* Start Data records *
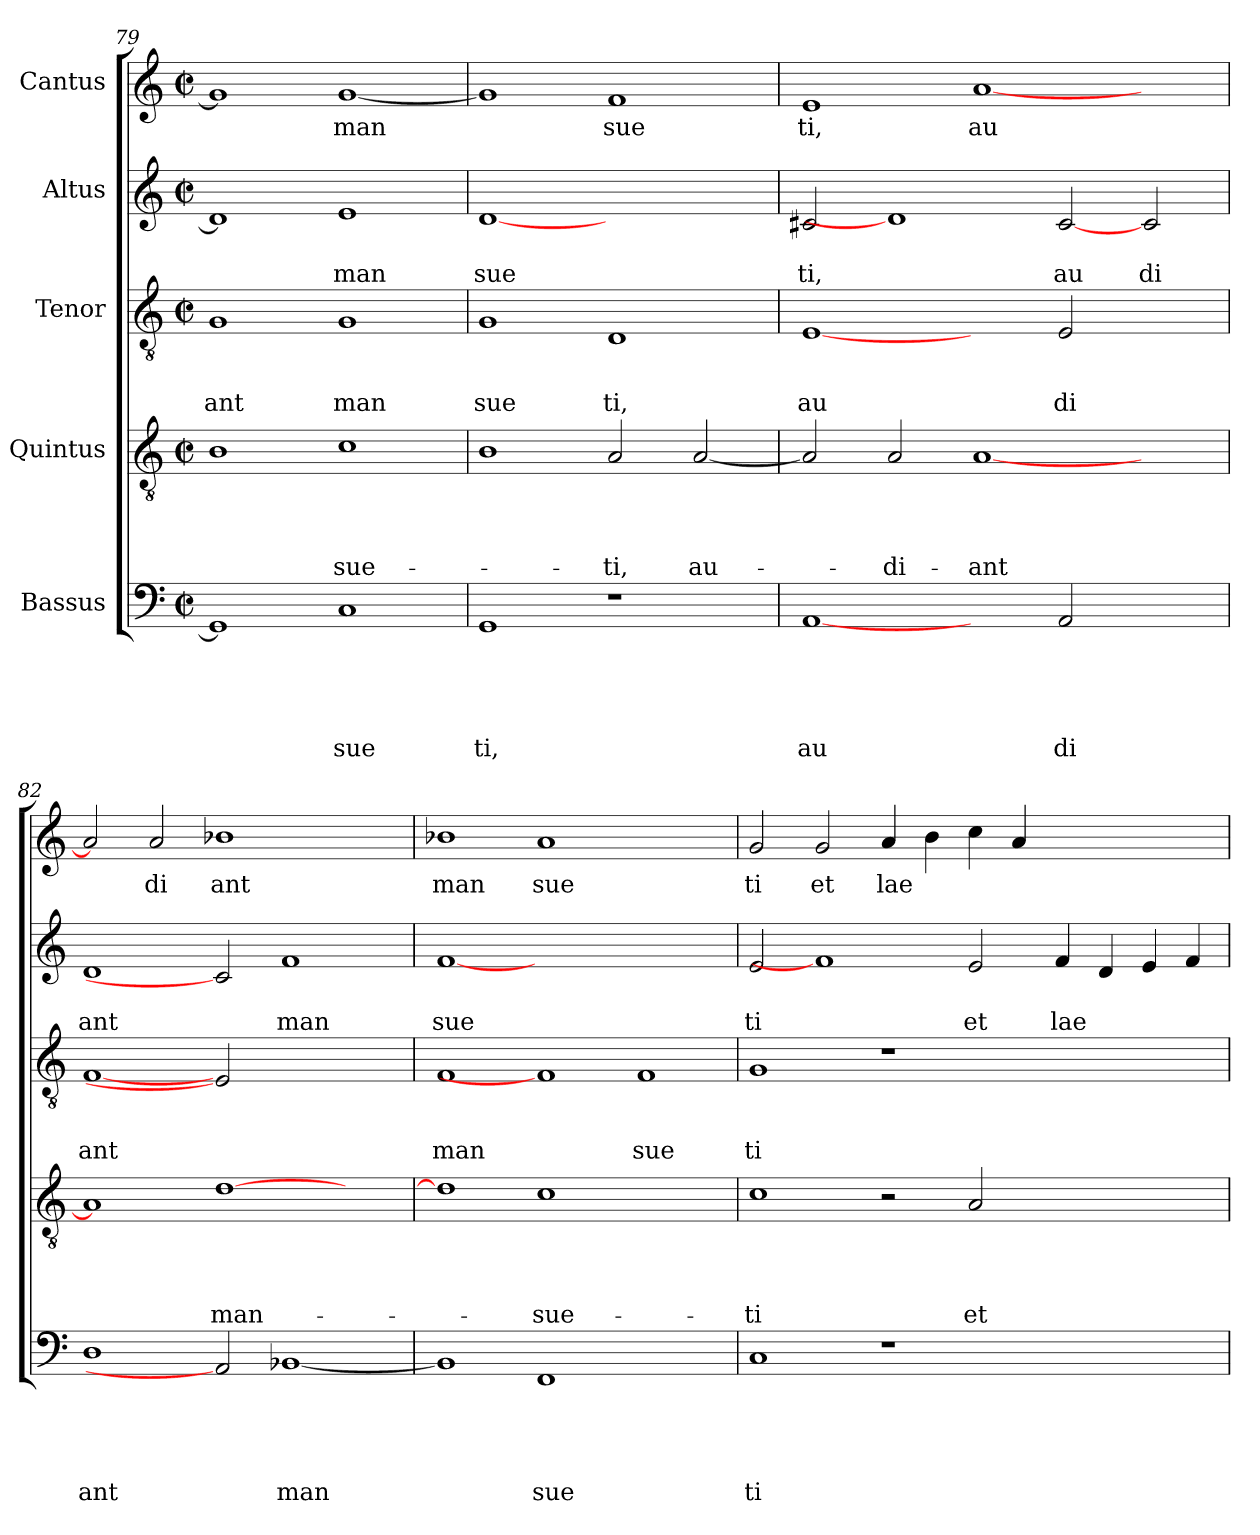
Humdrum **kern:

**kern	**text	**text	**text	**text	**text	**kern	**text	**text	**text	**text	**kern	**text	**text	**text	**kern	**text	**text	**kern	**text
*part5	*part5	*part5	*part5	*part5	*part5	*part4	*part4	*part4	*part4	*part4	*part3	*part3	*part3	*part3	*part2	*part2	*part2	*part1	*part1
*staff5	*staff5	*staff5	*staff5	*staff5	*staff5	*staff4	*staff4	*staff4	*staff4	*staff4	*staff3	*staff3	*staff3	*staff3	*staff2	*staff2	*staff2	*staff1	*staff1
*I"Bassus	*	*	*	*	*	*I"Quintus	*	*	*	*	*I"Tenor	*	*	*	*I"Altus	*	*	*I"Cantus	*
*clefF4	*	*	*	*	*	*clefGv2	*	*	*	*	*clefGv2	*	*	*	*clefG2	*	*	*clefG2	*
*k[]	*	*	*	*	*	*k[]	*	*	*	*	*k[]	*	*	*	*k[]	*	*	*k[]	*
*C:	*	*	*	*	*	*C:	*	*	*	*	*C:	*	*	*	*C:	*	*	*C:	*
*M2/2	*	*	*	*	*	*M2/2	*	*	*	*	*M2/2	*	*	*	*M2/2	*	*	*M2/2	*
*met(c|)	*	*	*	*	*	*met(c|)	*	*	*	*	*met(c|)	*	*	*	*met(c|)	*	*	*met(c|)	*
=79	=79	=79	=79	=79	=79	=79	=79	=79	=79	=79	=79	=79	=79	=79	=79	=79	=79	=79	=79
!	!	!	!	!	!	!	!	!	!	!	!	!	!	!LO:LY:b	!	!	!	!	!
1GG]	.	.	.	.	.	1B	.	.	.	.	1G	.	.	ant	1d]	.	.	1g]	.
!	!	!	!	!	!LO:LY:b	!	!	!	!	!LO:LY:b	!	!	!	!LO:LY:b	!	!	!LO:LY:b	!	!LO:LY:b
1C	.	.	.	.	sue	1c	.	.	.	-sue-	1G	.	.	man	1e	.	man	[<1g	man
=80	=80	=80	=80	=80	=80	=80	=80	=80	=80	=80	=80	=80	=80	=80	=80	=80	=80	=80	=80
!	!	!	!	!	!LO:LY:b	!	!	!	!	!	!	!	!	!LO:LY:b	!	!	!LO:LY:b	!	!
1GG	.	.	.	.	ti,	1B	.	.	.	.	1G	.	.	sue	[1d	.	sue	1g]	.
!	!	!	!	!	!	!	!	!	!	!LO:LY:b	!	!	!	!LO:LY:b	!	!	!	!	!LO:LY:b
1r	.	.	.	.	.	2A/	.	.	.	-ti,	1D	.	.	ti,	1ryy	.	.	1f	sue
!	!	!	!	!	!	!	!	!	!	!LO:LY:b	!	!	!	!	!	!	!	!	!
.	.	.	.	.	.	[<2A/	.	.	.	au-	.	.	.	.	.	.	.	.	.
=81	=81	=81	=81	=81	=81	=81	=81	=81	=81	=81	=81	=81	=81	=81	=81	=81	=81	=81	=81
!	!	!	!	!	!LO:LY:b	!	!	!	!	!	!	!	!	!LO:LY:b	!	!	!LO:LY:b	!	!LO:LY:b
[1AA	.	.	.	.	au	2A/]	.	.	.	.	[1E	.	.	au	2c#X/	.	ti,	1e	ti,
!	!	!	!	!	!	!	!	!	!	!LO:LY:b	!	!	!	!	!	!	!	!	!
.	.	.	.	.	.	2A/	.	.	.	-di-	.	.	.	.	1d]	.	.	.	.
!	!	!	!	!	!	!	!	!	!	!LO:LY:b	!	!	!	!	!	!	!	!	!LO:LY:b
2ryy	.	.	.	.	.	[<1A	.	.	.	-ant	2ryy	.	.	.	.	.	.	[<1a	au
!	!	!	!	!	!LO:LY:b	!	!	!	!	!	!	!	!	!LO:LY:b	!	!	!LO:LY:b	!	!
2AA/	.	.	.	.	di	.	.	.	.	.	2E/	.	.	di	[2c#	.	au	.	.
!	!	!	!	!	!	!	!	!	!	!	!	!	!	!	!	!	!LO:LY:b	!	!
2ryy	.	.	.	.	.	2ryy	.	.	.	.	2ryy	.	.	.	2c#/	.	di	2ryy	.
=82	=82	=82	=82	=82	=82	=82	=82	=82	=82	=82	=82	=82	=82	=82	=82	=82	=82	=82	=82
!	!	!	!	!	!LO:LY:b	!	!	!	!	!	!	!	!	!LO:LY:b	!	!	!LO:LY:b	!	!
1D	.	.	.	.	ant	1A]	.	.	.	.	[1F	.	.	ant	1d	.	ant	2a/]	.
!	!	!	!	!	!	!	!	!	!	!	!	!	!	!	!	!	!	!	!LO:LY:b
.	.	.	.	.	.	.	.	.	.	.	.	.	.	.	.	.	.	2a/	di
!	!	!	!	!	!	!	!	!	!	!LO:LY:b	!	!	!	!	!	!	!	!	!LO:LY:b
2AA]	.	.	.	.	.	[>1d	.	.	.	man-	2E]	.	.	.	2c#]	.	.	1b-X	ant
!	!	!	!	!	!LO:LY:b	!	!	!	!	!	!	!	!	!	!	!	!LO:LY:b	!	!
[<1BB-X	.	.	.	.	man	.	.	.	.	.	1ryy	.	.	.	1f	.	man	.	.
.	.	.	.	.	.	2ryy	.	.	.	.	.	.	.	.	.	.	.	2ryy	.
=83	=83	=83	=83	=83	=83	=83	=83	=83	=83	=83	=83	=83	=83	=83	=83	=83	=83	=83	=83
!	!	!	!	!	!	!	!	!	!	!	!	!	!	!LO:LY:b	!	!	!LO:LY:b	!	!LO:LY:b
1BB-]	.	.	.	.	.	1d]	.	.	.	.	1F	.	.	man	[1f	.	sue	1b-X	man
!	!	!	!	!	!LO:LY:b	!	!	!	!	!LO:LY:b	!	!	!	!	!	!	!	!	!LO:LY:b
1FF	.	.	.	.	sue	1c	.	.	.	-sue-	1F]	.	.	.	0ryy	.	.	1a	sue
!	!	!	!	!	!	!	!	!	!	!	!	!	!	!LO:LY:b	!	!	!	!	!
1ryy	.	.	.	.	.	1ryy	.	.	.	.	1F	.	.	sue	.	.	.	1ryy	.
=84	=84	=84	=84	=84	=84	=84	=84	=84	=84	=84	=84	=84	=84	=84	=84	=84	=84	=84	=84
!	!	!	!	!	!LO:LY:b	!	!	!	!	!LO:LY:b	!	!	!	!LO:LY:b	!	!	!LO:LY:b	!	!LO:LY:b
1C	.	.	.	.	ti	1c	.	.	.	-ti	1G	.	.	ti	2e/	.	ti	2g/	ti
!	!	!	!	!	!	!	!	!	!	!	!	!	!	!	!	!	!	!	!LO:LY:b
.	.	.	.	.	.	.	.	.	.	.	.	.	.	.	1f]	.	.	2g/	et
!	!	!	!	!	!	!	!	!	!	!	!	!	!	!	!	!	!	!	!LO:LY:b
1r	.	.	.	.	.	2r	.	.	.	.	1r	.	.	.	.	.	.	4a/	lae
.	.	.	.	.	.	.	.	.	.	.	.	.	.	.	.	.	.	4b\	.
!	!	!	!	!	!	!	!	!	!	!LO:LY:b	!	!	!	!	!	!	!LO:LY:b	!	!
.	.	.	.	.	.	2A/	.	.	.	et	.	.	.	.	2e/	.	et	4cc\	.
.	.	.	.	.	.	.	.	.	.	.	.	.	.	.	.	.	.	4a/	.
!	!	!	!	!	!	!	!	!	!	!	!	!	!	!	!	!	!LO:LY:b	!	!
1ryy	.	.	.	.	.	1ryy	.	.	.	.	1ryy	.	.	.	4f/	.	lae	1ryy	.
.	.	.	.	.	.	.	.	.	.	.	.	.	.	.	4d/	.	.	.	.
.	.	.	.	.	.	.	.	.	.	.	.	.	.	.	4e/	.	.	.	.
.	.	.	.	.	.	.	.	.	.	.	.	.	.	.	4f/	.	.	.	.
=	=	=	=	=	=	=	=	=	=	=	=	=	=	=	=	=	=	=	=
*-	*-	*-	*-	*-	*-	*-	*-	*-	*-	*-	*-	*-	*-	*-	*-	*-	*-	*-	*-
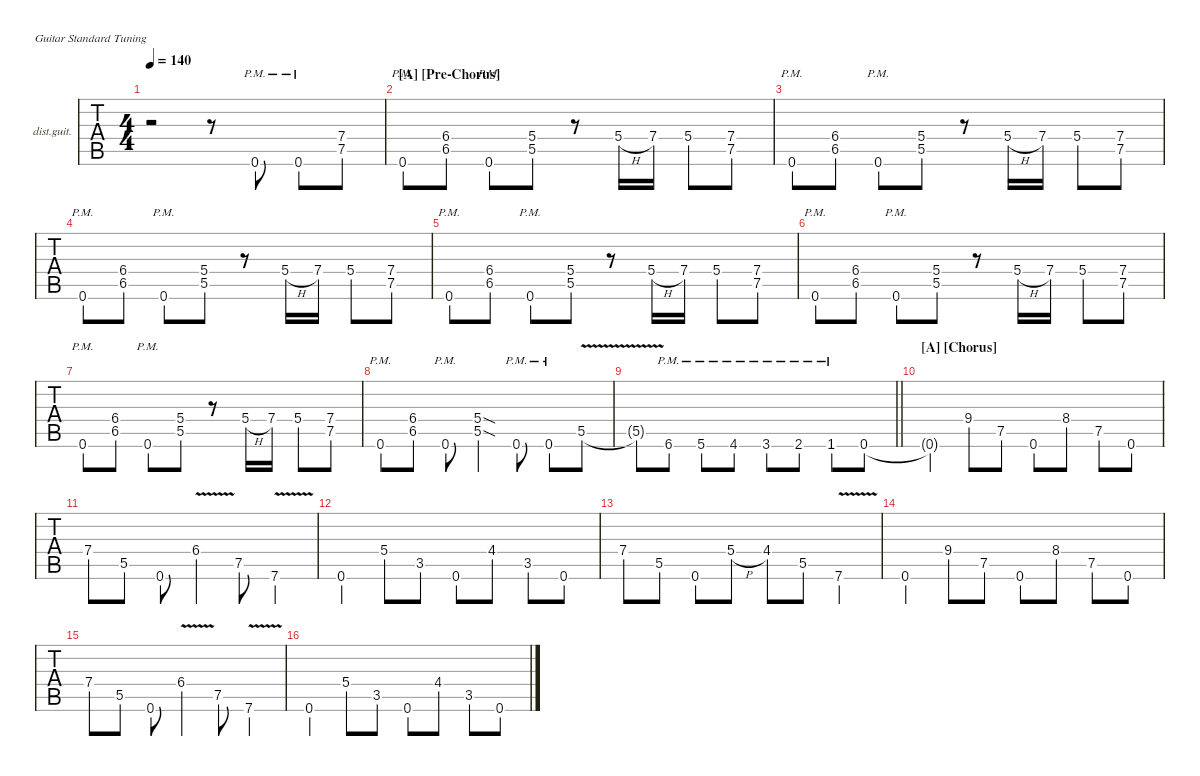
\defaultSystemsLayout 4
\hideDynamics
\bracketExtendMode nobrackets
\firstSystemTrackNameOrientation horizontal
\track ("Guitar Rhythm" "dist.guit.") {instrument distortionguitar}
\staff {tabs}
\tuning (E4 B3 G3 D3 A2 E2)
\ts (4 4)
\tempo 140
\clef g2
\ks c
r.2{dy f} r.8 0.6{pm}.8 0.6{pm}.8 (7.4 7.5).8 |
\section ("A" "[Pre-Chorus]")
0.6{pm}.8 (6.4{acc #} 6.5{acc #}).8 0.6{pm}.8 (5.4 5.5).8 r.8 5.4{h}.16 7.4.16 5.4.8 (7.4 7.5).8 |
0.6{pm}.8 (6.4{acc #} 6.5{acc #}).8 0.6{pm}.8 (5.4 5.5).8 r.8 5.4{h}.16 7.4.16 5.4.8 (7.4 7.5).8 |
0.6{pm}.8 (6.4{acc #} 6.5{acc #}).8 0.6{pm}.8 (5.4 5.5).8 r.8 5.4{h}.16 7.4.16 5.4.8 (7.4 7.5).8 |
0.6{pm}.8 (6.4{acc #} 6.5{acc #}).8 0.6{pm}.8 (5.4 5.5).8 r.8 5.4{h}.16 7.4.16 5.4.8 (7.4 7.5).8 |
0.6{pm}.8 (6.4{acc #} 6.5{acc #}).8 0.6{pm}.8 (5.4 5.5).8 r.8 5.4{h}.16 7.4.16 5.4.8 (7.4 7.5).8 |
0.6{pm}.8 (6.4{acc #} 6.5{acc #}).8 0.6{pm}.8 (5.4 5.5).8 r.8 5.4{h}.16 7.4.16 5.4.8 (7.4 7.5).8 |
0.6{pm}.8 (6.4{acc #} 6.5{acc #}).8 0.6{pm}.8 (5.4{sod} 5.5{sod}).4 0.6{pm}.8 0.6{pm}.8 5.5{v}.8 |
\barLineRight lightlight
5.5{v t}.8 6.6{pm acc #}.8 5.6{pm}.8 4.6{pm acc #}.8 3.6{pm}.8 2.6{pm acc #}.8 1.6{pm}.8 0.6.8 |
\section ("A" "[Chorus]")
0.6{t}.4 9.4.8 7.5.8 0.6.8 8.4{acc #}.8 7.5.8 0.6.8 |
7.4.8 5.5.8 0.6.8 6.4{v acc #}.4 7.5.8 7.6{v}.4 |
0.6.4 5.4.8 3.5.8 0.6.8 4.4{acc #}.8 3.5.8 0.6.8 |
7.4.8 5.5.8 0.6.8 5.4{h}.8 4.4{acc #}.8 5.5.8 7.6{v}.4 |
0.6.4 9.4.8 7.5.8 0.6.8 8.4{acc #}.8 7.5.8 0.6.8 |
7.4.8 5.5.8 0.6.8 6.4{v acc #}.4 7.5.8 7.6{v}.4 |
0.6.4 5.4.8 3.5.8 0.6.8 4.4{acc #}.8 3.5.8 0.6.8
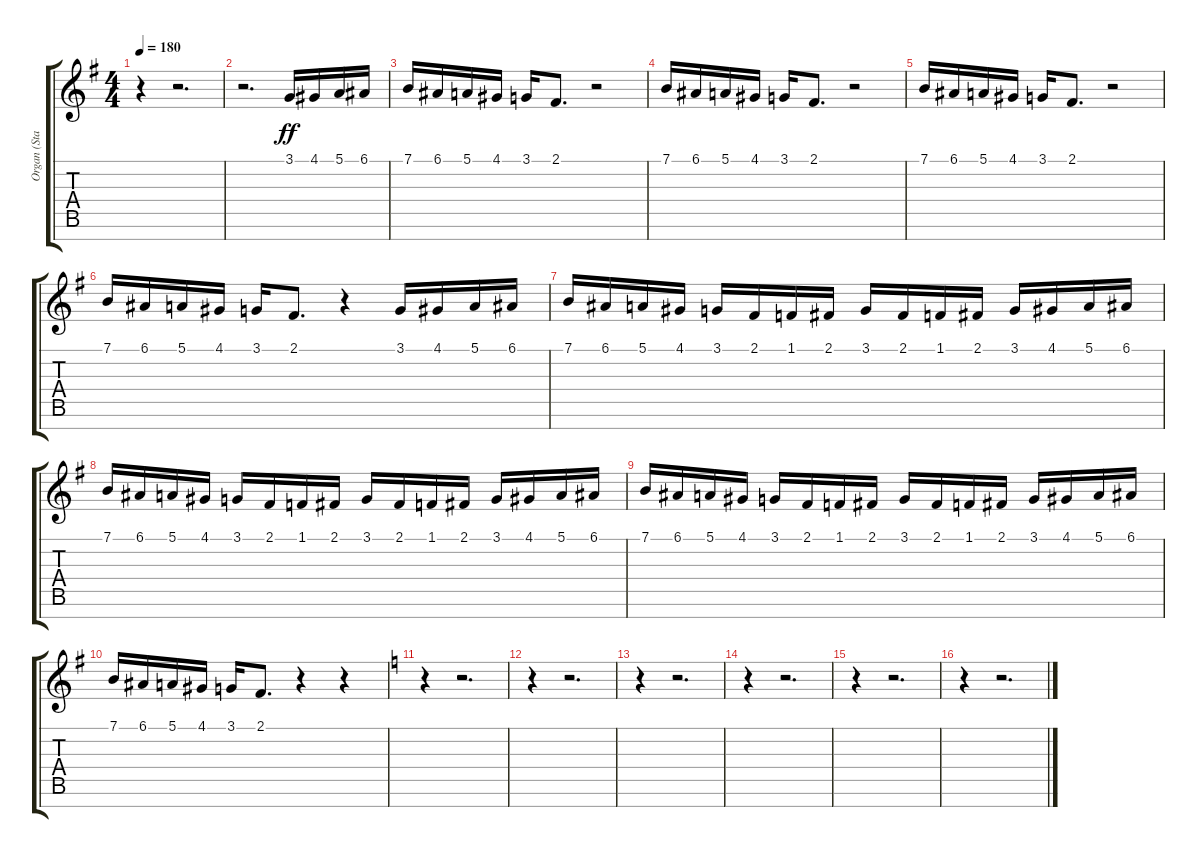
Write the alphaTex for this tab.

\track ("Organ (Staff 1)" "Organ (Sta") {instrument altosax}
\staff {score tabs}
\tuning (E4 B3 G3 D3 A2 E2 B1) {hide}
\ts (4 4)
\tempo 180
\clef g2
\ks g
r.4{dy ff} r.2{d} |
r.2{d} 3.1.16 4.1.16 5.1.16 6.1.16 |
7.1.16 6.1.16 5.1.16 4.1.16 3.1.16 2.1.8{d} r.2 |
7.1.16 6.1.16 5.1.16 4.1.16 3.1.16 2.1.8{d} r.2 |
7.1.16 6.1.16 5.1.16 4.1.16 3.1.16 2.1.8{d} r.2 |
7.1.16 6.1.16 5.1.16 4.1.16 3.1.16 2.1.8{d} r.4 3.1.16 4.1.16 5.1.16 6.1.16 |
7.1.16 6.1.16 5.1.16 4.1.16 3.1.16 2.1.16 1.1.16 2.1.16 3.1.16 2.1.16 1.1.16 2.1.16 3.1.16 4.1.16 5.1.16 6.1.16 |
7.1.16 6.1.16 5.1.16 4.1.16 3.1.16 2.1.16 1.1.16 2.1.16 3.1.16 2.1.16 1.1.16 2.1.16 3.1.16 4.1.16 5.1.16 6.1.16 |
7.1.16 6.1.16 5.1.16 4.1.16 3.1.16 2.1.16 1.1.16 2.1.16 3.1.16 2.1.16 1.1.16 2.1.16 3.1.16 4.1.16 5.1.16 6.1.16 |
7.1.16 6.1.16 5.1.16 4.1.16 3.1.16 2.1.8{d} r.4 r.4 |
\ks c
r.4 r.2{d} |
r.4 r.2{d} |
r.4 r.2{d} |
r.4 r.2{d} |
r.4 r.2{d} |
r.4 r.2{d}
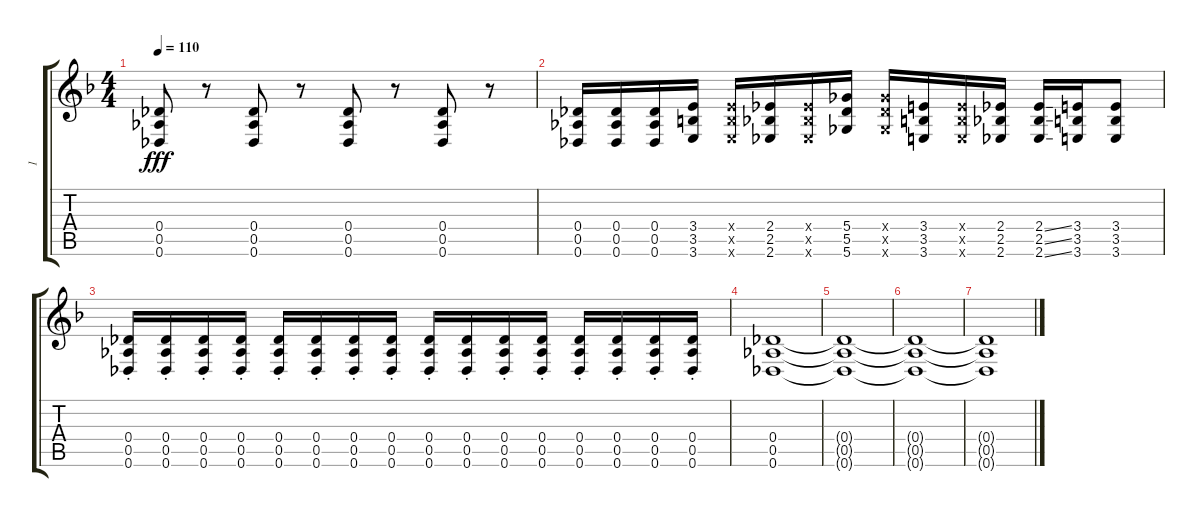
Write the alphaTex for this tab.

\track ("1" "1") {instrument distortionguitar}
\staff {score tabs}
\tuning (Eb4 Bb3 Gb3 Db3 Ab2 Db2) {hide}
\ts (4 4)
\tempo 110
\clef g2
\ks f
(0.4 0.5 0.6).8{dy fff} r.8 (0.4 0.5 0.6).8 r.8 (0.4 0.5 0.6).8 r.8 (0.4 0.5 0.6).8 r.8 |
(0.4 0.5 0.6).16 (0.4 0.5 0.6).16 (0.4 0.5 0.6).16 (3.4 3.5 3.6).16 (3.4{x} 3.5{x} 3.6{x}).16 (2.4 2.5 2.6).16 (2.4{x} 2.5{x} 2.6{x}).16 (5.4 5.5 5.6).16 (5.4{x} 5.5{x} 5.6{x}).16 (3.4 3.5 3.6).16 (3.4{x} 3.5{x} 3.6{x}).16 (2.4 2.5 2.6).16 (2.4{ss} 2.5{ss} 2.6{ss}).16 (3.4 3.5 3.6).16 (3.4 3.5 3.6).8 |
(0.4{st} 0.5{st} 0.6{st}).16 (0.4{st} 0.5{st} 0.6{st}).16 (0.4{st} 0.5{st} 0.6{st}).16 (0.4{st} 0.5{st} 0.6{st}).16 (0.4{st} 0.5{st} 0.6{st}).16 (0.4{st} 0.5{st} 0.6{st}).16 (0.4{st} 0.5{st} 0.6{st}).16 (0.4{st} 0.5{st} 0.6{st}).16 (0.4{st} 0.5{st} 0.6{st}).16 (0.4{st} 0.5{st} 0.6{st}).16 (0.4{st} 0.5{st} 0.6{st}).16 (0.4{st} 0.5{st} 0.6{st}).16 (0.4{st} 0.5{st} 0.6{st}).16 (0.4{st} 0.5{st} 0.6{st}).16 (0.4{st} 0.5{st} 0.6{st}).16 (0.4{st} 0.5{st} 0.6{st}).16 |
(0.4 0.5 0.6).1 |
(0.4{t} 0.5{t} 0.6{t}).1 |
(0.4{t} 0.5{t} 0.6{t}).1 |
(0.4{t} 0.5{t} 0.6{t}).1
* End Data records *
Aim: Tally the lines of the records above that contain the string "kern", treating uppercase and lowercase as different, and give only the number.

Output: 2